> [Task set]
- a) Answer these questions from the review of Of Love and Other Demons:
(i) Who are Sierva Maria's parents?
(ii) What is Bernarda addicted to?
(iii) On whose advice does Don Ygnacio take his daughter to a convent?
- b) Continue the review of Of Love and Other Demons, starting after its last sentence.

> [Selected extract]
********

OF LOVE AND OTHER DEMONS is part fantasy, part reality, with some magical realism included, but it is totally Gabriel Garcia Marquez and it is one of my favorites.
Unlike Garcia Marquez's masterpiece, ONE HUNDRED YEARS OF SOLITUDE and the funny and poignant LOVE IN THE TIME OF CHOLERA, OFLOVE AND OTHER DEMONS contains no real wit and is wholly dark and gloomy and filled with terror. The recipient of that terror is the book's protagonist, Sierva Maria de Todos los Angeles, an aristocratic young girl in an unnamed Latin American port city.
Sierva Maria is the only child of Don Ygnacio de Alfaro y Duenas and Bernarda Cabrera. Both mother and father are terrible parents. Don Ygnacio spends his time cowering from life in a hammock in his garden, while his wife, who is addicted to cacao and fermented honey, strolls through the house naked, mourning the end of her wild affair with a slave named Judas Iscariote. Both Don Ygnacio and Bernarda are wholly unlikable, though Don Ygnacio does manage to redeem himself somewhat in the end. Because of her parents lack of availability, Sierva Maria spends her time with the black slaves that work on her father's plantation and, as a result, she is much more African in her outlook than she is Spanish.
One could envision Sierva Maria living out her days happily with the slaves, forgotten by both mother and father. The incident that drives the plot of this book, and the one that alters the course of Sierva Maria's life, however, is a bite on the ankle by a dog suspected of having rabies. Even though it's quite clear that the dog was not rabid, Don Ygnacio, on the advice of the local bishop, takes his daughter to a convent and decides that she much be exorcised of the demons that have, of course, come to possess her with the bite of the dog.

********

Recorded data
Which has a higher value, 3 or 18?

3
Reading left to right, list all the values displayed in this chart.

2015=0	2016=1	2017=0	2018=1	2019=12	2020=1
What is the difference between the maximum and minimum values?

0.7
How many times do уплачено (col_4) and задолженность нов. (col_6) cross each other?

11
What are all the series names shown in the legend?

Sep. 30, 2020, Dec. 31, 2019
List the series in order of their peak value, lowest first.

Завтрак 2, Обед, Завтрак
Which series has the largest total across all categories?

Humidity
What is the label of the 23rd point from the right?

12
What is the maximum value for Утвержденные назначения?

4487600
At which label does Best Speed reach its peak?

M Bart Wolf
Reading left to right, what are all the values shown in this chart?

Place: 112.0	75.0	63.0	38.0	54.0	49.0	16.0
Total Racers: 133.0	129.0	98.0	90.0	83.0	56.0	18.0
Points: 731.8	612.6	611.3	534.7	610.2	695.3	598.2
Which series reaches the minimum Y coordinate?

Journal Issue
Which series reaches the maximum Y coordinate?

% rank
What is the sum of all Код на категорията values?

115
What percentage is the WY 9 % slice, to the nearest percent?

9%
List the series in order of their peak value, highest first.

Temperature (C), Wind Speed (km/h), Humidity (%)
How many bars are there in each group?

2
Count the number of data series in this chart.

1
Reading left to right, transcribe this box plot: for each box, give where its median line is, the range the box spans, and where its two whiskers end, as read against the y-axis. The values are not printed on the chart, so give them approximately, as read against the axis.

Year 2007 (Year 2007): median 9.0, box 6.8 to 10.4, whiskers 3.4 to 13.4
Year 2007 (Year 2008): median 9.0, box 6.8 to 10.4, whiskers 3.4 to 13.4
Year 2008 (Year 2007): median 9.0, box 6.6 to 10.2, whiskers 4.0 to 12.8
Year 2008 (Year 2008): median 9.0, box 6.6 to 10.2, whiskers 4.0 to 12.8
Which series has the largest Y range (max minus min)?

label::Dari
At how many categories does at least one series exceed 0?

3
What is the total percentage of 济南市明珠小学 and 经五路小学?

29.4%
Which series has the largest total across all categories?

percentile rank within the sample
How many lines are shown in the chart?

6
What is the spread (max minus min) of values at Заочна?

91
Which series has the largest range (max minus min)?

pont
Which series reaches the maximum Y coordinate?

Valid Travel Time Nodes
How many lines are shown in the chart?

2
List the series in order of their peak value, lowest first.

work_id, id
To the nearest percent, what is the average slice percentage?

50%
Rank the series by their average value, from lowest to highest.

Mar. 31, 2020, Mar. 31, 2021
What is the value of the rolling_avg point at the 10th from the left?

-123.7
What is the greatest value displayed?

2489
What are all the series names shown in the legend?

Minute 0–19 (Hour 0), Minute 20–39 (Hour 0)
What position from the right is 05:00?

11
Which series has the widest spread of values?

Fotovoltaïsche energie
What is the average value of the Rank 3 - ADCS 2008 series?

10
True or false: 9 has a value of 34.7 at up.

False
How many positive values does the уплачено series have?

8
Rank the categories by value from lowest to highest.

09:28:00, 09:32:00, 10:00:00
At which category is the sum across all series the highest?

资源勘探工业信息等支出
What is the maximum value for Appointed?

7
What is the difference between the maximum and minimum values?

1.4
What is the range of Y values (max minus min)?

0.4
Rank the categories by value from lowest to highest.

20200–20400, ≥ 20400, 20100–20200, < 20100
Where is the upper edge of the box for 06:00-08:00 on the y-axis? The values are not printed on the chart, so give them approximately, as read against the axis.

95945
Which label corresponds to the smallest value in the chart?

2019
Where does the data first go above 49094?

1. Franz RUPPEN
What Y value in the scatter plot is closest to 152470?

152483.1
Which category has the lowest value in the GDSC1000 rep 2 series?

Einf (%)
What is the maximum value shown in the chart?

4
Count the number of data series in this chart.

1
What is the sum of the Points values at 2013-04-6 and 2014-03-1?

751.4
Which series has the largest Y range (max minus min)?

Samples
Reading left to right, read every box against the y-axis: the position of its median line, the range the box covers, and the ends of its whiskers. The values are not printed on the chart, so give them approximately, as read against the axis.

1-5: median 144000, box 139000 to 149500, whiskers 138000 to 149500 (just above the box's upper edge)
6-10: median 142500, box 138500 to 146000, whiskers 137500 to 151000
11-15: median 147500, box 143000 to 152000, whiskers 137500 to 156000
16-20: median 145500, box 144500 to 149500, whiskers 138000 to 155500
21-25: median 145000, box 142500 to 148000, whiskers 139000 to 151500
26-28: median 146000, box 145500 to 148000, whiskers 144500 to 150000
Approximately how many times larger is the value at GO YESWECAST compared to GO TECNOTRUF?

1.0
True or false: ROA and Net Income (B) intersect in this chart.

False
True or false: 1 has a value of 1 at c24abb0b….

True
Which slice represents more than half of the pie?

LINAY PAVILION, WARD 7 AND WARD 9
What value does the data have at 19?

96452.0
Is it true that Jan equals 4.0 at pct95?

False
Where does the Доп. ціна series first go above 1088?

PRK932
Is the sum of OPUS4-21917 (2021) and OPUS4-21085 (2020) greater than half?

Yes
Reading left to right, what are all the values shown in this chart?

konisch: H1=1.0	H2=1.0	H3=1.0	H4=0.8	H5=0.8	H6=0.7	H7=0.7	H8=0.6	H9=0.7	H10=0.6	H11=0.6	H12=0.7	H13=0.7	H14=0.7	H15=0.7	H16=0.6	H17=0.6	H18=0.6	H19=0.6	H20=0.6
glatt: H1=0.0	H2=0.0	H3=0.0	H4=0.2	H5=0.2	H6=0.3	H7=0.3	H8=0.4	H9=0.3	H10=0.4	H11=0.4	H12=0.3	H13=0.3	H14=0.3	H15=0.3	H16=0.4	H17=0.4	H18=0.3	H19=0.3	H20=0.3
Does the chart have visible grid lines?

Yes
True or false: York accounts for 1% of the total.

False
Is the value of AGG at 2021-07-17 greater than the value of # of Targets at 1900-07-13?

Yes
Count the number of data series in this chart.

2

********

> [Task responses]
- a)
(i) Don Ygnacio de Alfaro y Duenas and Bernarda Cabrera
(ii) Cacao and fermented honey
(iii) The local bishop

- b)
Once Don Ygnacio makes the decision to exorcise the demons from his daughter's life, a priest named Cayetano Delaura enters the picture and promptly falls in love with Sierva Maria, primarily because of her lush, coppery hair. Father Delaura greatly opposes Sierva Maria's familiarity with the African slaves, but it is a Jewish doctor, Abrenuncio de Sa Pereira Cao who opposes Father Delaura. Abrenuncio knows Sierva Maria hasn't been infected with rabies, but he has his hands full attempting to convince Don Ygnacio and the abbess of the convent in which Sierva Maria has become a prisoner.
The prose in this dark book is gorgeous, as beautiful as that in ONE HUNDRED YEARS OF SOLITUDE even if it does lack the wit. It doesn't really matter because wit isn't needed in this story. The prose is lush, gorgeous, magical, limpid, luminous and poetic. It provides a perfect counterpoint to the harrowing story it tells.
OF LOVE AND OTHER DEMONS many not be Gabriel Garcia Marquez's masterpiece, but it is certainly one of the best books ever written. I would definitely recommend this book to everyone and it is certainly a good place to begin if you're a first time reader of Garcia Marquez.